Le gouvernement Couillard veut confier des pouvoirs d'enquête spéciaux au Directeur général des élections (DGEQ) pour qu'il vérifie comment les partis politiques colligent les données personnelles des électeurs et comment ils les utilisent.

En entrevue à La Presse, la ministre responsable de la Réforme des institutions démocratiques, Kathleen Weil, a confirmé que son gouvernement donnerait suite à une demande formulée en ce sens par le DGEQ, Pierre Reid.

« L'important, dans tout ça, c'est de rassurer l'ensemble des Québécois quant à la protection des renseignements personnels, a indiqué Mme Weil. Et aussi, nous sommes toujours à la recherche des meilleures pratiques. »

Le DGEQ avait dans un premier temps refusé d'enquêter sur la question. Mais alors que les révélations se succèdent dans l'affaire Facebook-Cambridge Analytica, il a écrit aux chefs des quatre partis à l'Assemblée nationale, jeudi, afin de clarifier sa position.

Dans sa lettre, il se propose d'évaluer les pratiques des différentes formations politiques afin de recommander des changements à la Loi électorale. Pour ce faire, il réclame une loi spéciale qui lui donnerait des pouvoirs d'enquête, ceux-là mêmes dont il dispose pour enquêter sur le financement politique.

« Il me semble essentiel d'évaluer les pratiques des partis politiques quant à la collecte, à l'utilisation, à la communication et aux mesures de sécurité prises pour la conservation [des] renseignements [personnels]. »

- Pierre Reid, directeur général des élections, dans une lettre aux partis politiques

M. Reid prévient qu'il lui sera impossible de terminer sa vérification avant les élections du 1er octobre. Mais au gouvernement, on fait valoir que son enquête aura pour effet d'assurer que les partis politiques fassent un usage responsable des données personnelles en période électorale.

C'est pourquoi Mme Weil a vite répondu favorablement à sa demande.

« Nous souhaitons aller rapidement de l'avant sur cette demande, a indiqué Mme Weil. Nous souhaitons la collaboration des partis de l'opposition afin d'agir rapidement sur cette question avant les élections. »

Les changements à la Loi électorale se font généralement par consensus à l'Assemblée nationale. La ministre Weil dit avoir bon espoir que l'opposition accueillera favorablement la demande du DGEQ. Car le Parti québécois, la Coalition avenir Québec et Québec solidaire ont tous affiché un désir de montrer patte blanche devant les électeurs.

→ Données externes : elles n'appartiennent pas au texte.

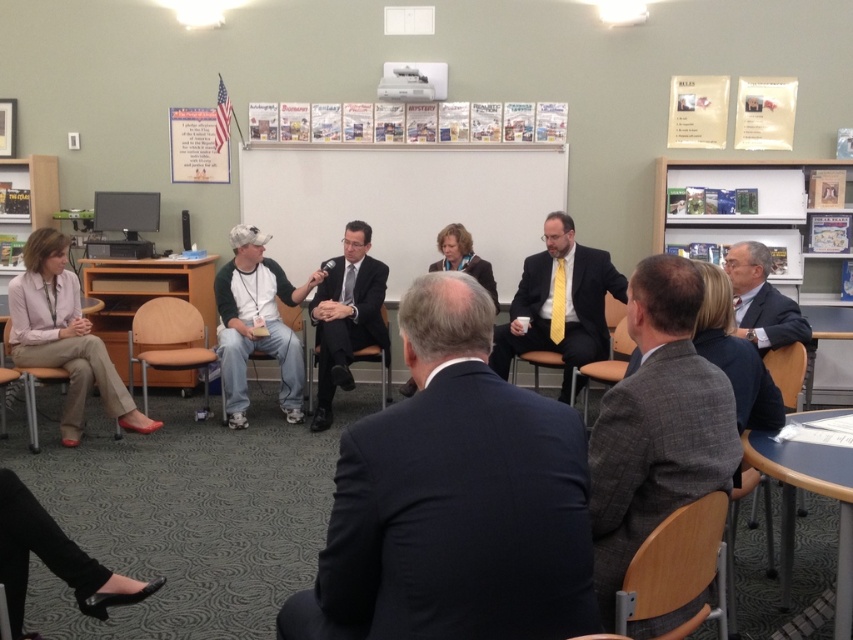
From the picture: You are a guest entering the room and need to find a seat. You see the matte pink blouse at lower left and the brown leather chair at lower center. Which object is closer to the entrance?

The brown leather chair at lower center is closer to the entrance because it is positioned at lower center, which is typically where seating is arranged near entrances in such settings.

You are a photographer planning to take a group photo of the people in the scene. You need to ensure that the matte black suit at center and the wooden chair at lower right are both in the frame. Considering their sizes, which object should you focus on to ensure both are fully visible?

The matte black suit at center is wider than the wooden chair at lower right, so focusing on the matte black suit at center will ensure both objects are fully visible in the frame.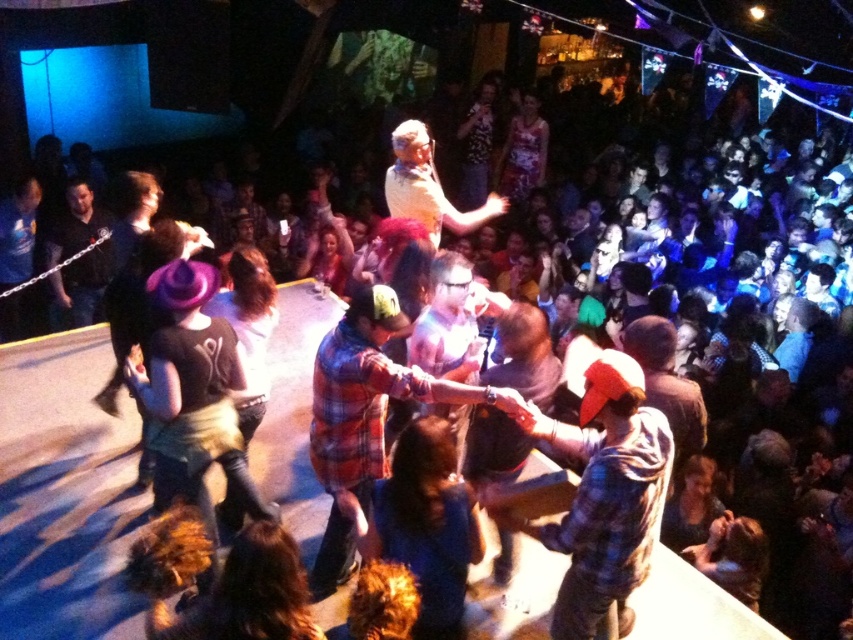
Between point (320, 563) and point (48, 259), which one is positioned in front?

Point (320, 563) is more forward.

Is the position of plaid shirt at center more distant than that of matte black shirt at left?

No, it is not.

Who is more distant from viewer, (357, 332) or (102, 253)?

Positioned behind is point (102, 253).

Locate an element on the screen. plaid shirt at center is located at coordinates (364, 416).

Does plaid flannel shirt at center have a larger size compared to matte black shirt at left?

Yes.

Does point (581, 577) come in front of point (106, 260)?

Yes.

Measure the distance between point [624,449] and camera.

They are 2.52 meters apart.

You are a GUI agent. You are given a task and a screenshot of the screen. Output one action in this format:
    pyautogui.click(x=<x>, y=<y>)
    Task: Click on the plaid flannel shirt at center
    
    Given the screenshot: What is the action you would take?
    pyautogui.click(x=604, y=497)

Based on the photo, is plaid flannel shirt at center shorter than plaid shirt at center?

Yes.

Who is higher up, plaid flannel shirt at center or plaid shirt at center?

plaid shirt at center

Is point (612, 390) positioned before point (341, 408)?

Yes, it is.

At what (x,y) coordinates should I click in order to perform the action: click on plaid flannel shirt at center. Please return your answer as a coordinate pair (x, y). Looking at the image, I should click on (604, 497).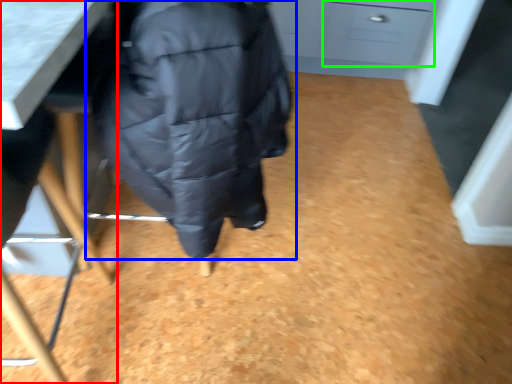
Question: Estimate the real-world distances between objects in this image. Which object is closer to furniture (highlighted by a red box), jacket (highlighted by a blue box) or drawer (highlighted by a green box)?

Choices:
 (A) jacket
 (B) drawer

Answer: (A)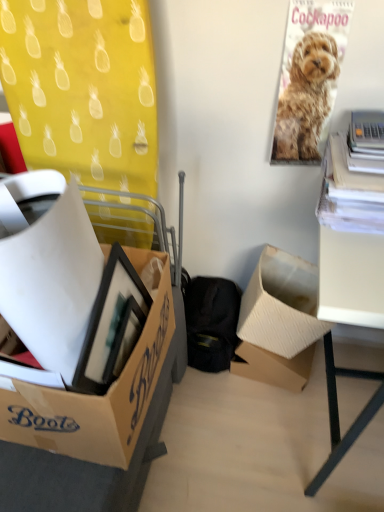
Question: Considering the positions of point (87, 428) and point (311, 323), is point (87, 428) closer or farther from the camera than point (311, 323)?

Choices:
 (A) farther
 (B) closer

Answer: (B)

Question: From the image's perspective, relative to cardboard box at center, arranged as the third box when viewed from the front, is cardboard box at left, which is the second box from front to back, above or below?

Choices:
 (A) below
 (B) above

Answer: (A)

Question: Considering the real-world distances, which object is farthest from the cardboard box at center, marked as the 2th box in a back-to-front arrangement?

Choices:
 (A) cardboard box at left, which is counted as the third box, starting from the back
 (B) white matte desk at right
 (C) golden fur poster at upper right
 (D) cardboard box at center, arranged as the 1th box when viewed from the back
 (E) cardboard box at left, positioned as the 4th box in back-to-front order

Answer: (E)

Question: Based on their relative distances, which object is nearer to the golden fur poster at upper right?

Choices:
 (A) cardboard box at left, placed as the 1th box when sorted from front to back
 (B) cardboard box at center, which is the fourth box in front-to-back order
 (C) cardboard box at left, which is the second box from front to back
 (D) white matte desk at right
 (E) cardboard box at center, marked as the 2th box in a back-to-front arrangement

Answer: (E)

S'il obtient le feu vert des parlementaires, M. Reid convoquera un comité consultatif qui proposera des changements législatifs. Ceux-ci pourront alors être proposés officiellement par le gouvernement à l'Assemblée nationale.

SCANDALE MONDIAL, DÉBAT LOCAL

Le scandale Facebook-Cambridge Analytica a ébranlé le milieu politique au Royaume-Uni et aux États-Unis. L'affaire a aussi causé un affrontement à Québec, où il n'existe aucune loi pour empêcher des partis politiques de compiler des renseignements personnels sur les électeurs.

Après la mise au jour de l'affaire, le premier ministre Philippe Couillard a ouvertement soupçonné la CAQ et QS d'avoir embauché une firme pour colliger des données sur les réseaux sociaux. Les deux partis ont nié.

QS a ensuite présenté une motion qui demandait aux partis de rendre publiques les ententes les liant à des entreprises de récolte de données. Le gouvernement libéral s'y est opposé.

Mme Weil a alors lancé un premier appel au DGEQ, il y a 10 jours. Mais celui-ci a refusé, citant le vide législatif.

Le DGEQ réclame depuis près de cinq ans des changements législatifs pour encadrer l'usage des données personnelles des citoyens par des entités politiques. Dans son rapport annuel de 2012-2013, il recommandait déjà une « réforme en profondeur » de la Loi électorale à cet égard. Il proposait aussi de créer un code d'éthique pour encadrer les partis. Il a réitéré cette demande dans son dernier rapport annuel.